**Given records:**
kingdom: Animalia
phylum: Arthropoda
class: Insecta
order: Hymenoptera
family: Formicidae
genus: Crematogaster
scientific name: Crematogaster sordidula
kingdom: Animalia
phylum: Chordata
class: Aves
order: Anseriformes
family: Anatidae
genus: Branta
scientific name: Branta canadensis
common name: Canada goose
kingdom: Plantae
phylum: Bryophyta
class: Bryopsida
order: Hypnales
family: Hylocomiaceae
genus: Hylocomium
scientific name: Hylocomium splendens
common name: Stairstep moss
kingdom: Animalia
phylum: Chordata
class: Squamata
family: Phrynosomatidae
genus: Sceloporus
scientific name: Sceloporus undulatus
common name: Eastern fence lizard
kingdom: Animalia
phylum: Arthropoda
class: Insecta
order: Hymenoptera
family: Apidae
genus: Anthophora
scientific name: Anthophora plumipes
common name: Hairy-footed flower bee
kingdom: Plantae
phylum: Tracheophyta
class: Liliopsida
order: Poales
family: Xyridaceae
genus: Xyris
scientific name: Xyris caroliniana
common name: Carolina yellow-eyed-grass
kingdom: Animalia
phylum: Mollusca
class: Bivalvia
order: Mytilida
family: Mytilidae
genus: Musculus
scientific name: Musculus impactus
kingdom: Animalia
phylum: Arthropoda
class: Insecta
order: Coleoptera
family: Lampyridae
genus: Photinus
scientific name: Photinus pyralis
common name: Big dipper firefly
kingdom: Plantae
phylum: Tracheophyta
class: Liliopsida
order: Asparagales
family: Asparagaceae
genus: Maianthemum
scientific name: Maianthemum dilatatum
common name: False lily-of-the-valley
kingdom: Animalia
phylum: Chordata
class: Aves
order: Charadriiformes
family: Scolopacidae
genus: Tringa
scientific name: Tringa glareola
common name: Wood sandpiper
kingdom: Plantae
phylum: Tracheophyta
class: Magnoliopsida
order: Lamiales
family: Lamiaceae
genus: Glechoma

**Work to do:** Reproduce all of the records above, substituting "vernacular name" for each occurrence of "common name" and leaving everything else unchanged.

**Answer for this exercise:**
kingdom: Animalia
phylum: Arthropoda
class: Insecta
order: Hymenoptera
family: Formicidae
genus: Crematogaster
scientific name: Crematogaster sordidula
kingdom: Animalia
phylum: Chordata
class: Aves
order: Anseriformes
family: Anatidae
genus: Branta
scientific name: Branta canadensis
vernacular name: Canada goose
kingdom: Plantae
phylum: Bryophyta
class: Bryopsida
order: Hypnales
family: Hylocomiaceae
genus: Hylocomium
scientific name: Hylocomium splendens
vernacular name: Stairstep moss
kingdom: Animalia
phylum: Chordata
class: Squamata
family: Phrynosomatidae
genus: Sceloporus
scientific name: Sceloporus undulatus
vernacular name: Eastern fence lizard
kingdom: Animalia
phylum: Arthropoda
class: Insecta
order: Hymenoptera
family: Apidae
genus: Anthophora
scientific name: Anthophora plumipes
vernacular name: Hairy-footed flower bee
kingdom: Plantae
phylum: Tracheophyta
class: Liliopsida
order: Poales
family: Xyridaceae
genus: Xyris
scientific name: Xyris caroliniana
vernacular name: Carolina yellow-eyed-grass
kingdom: Animalia
phylum: Mollusca
class: Bivalvia
order: Mytilida
family: Mytilidae
genus: Musculus
scientific name: Musculus impactus
kingdom: Animalia
phylum: Arthropoda
class: Insecta
order: Coleoptera
family: Lampyridae
genus: Photinus
scientific name: Photinus pyralis
vernacular name: Big dipper firefly
kingdom: Plantae
phylum: Tracheophyta
class: Liliopsida
order: Asparagales
family: Asparagaceae
genus: Maianthemum
scientific name: Maianthemum dilatatum
vernacular name: False lily-of-the-valley
kingdom: Animalia
phylum: Chordata
class: Aves
order: Charadriiformes
family: Scolopacidae
genus: Tringa
scientific name: Tringa glareola
vernacular name: Wood sandpiper
kingdom: Plantae
phylum: Tracheophyta
class: Magnoliopsida
order: Lamiales
family: Lamiaceae
genus: Glechoma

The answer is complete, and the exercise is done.